- WHAT THE EXERCISE ASKS:
A faithful copy of each entry below is expected, with the images removed.

╭─ INPUT DATA

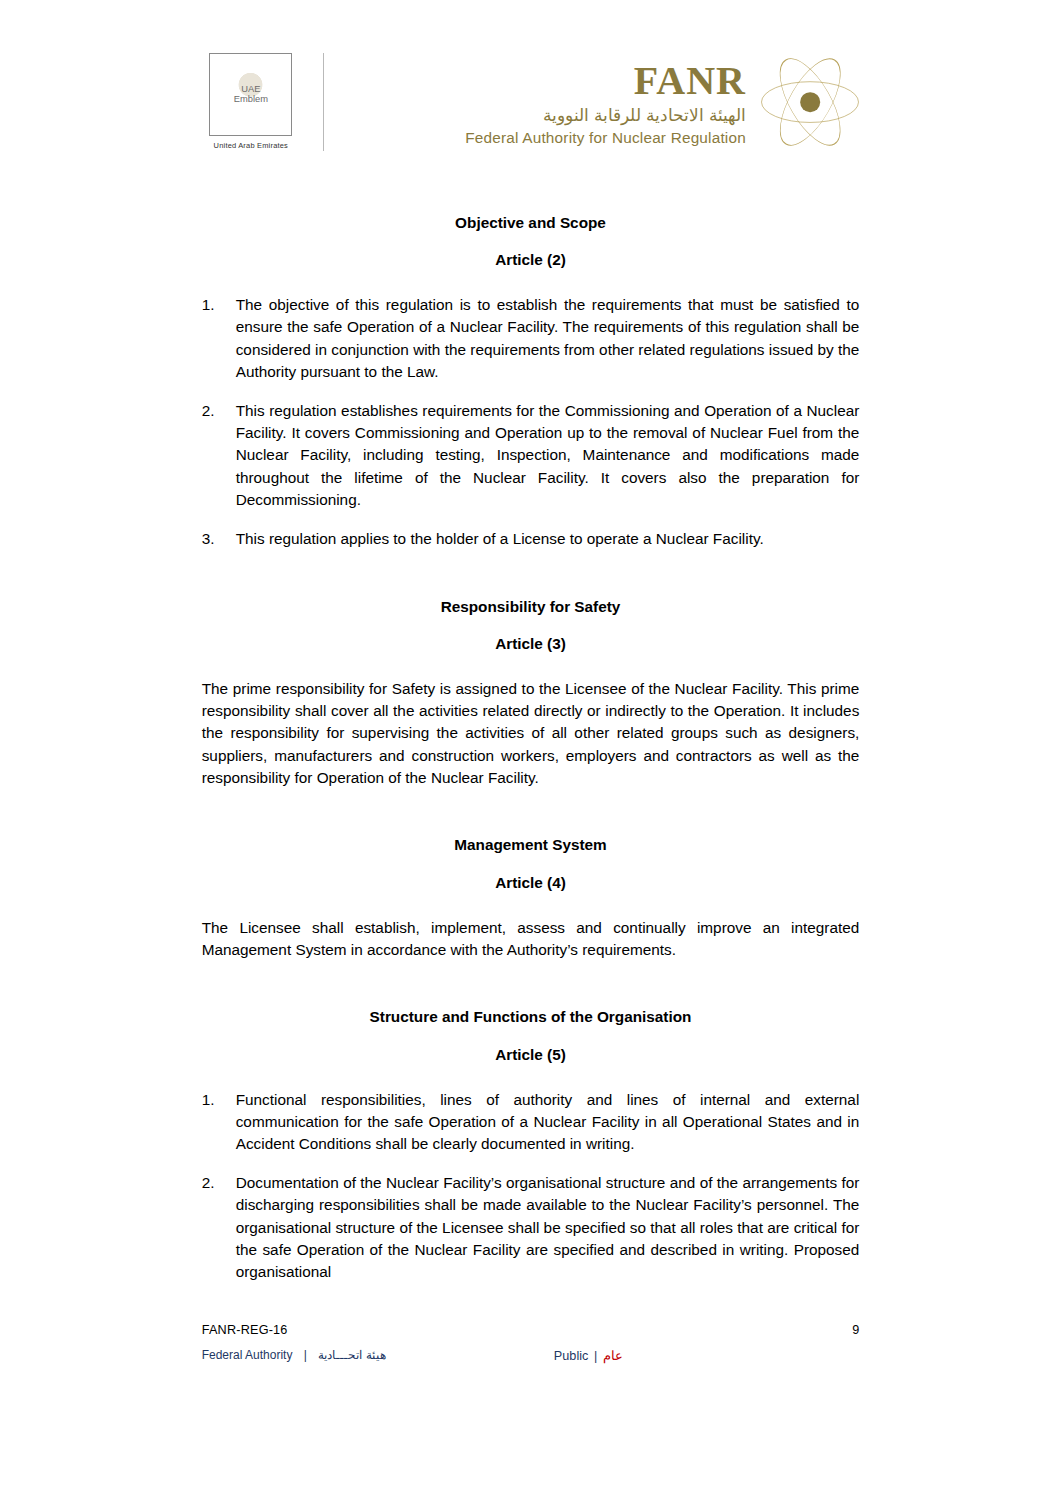UAE
Emblem
United Arab Emirates
FANR
الهيئة الاتحادية للرقابة النووية
Federal Authority for Nuclear Regulation
Objective and Scope
Article (2)
The objective of this regulation is to establish the requirements that must be satisfied to ensure the safe Operation of a Nuclear Facility. The requirements of this regulation shall be considered in conjunction with the requirements from other related regulations issued by the Authority pursuant to the Law.
This regulation establishes requirements for the Commissioning and Operation of a Nuclear Facility. It covers Commissioning and Operation up to the removal of Nuclear Fuel from the Nuclear Facility, including testing, Inspection, Maintenance and modifications made throughout the lifetime of the Nuclear Facility. It covers also the preparation for Decommissioning.
This regulation applies to the holder of a License to operate a Nuclear Facility.
Responsibility for Safety
Article (3)
The prime responsibility for Safety is assigned to the Licensee of the Nuclear Facility. This prime responsibility shall cover all the activities related directly or indirectly to the Operation. It includes the responsibility for supervising the activities of all other related groups such as designers, suppliers, manufacturers and construction workers, employers and contractors as well as the responsibility for Operation of the Nuclear Facility.
Management System
Article (4)
The Licensee shall establish, implement, assess and continually improve an integrated Management System in accordance with the Authority’s requirements.
Structure and Functions of the Organisation
Article (5)
Functional responsibilities, lines of authority and lines of internal and external communication for the safe Operation of a Nuclear Facility in all Operational States and in Accident Conditions shall be clearly documented in writing.
Documentation of the Nuclear Facility’s organisational structure and of the arrangements for discharging responsibilities shall be made available to the Nuclear Facility’s personnel. The organisational structure of the Licensee shall be specified so that all roles that are critical for the safe Operation of the Nuclear Facility are specified and described in writing. Proposed organisational
FANR-REG-16
9
Federal Authority | هيئة اتحـــادية
Public|عام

╰─

- WRITTEN RESPONSE:
UAE
Emblem
United Arab Emirates
FANR
الهيئة الاتحادية للرقابة النووية
Federal Authority for Nuclear Regulation
Objective and Scope
Article (2)
The objective of this regulation is to establish the requirements that must be satisfied to ensure the safe Operation of a Nuclear Facility. The requirements of this regulation shall be considered in conjunction with the requirements from other related regulations issued by the Authority pursuant to the Law.
This regulation establishes requirements for the Commissioning and Operation of a Nuclear Facility. It covers Commissioning and Operation up to the removal of Nuclear Fuel from the Nuclear Facility, including testing, Inspection, Maintenance and modifications made throughout the lifetime of the Nuclear Facility. It covers also the preparation for Decommissioning.
This regulation applies to the holder of a License to operate a Nuclear Facility.
Responsibility for Safety
Article (3)
The prime responsibility for Safety is assigned to the Licensee of the Nuclear Facility. This prime responsibility shall cover all the activities related directly or indirectly to the Operation. It includes the responsibility for supervising the activities of all other related groups such as designers, suppliers, manufacturers and construction workers, employers and contractors as well as the responsibility for Operation of the Nuclear Facility.
Management System
Article (4)
The Licensee shall establish, implement, assess and continually improve an integrated Management System in accordance with the Authority’s requirements.
Structure and Functions of the Organisation
Article (5)
Functional responsibilities, lines of authority and lines of internal and external communication for the safe Operation of a Nuclear Facility in all Operational States and in Accident Conditions shall be clearly documented in writing.
Documentation of the Nuclear Facility’s organisational structure and of the arrangements for discharging responsibilities shall be made available to the Nuclear Facility’s personnel. The organisational structure of the Licensee shall be specified so that all roles that are critical for the safe Operation of the Nuclear Facility are specified and described in writing. Proposed organisational
FANR-REG-16
9
Federal Authority | هيئة اتحـــادية
Public|عام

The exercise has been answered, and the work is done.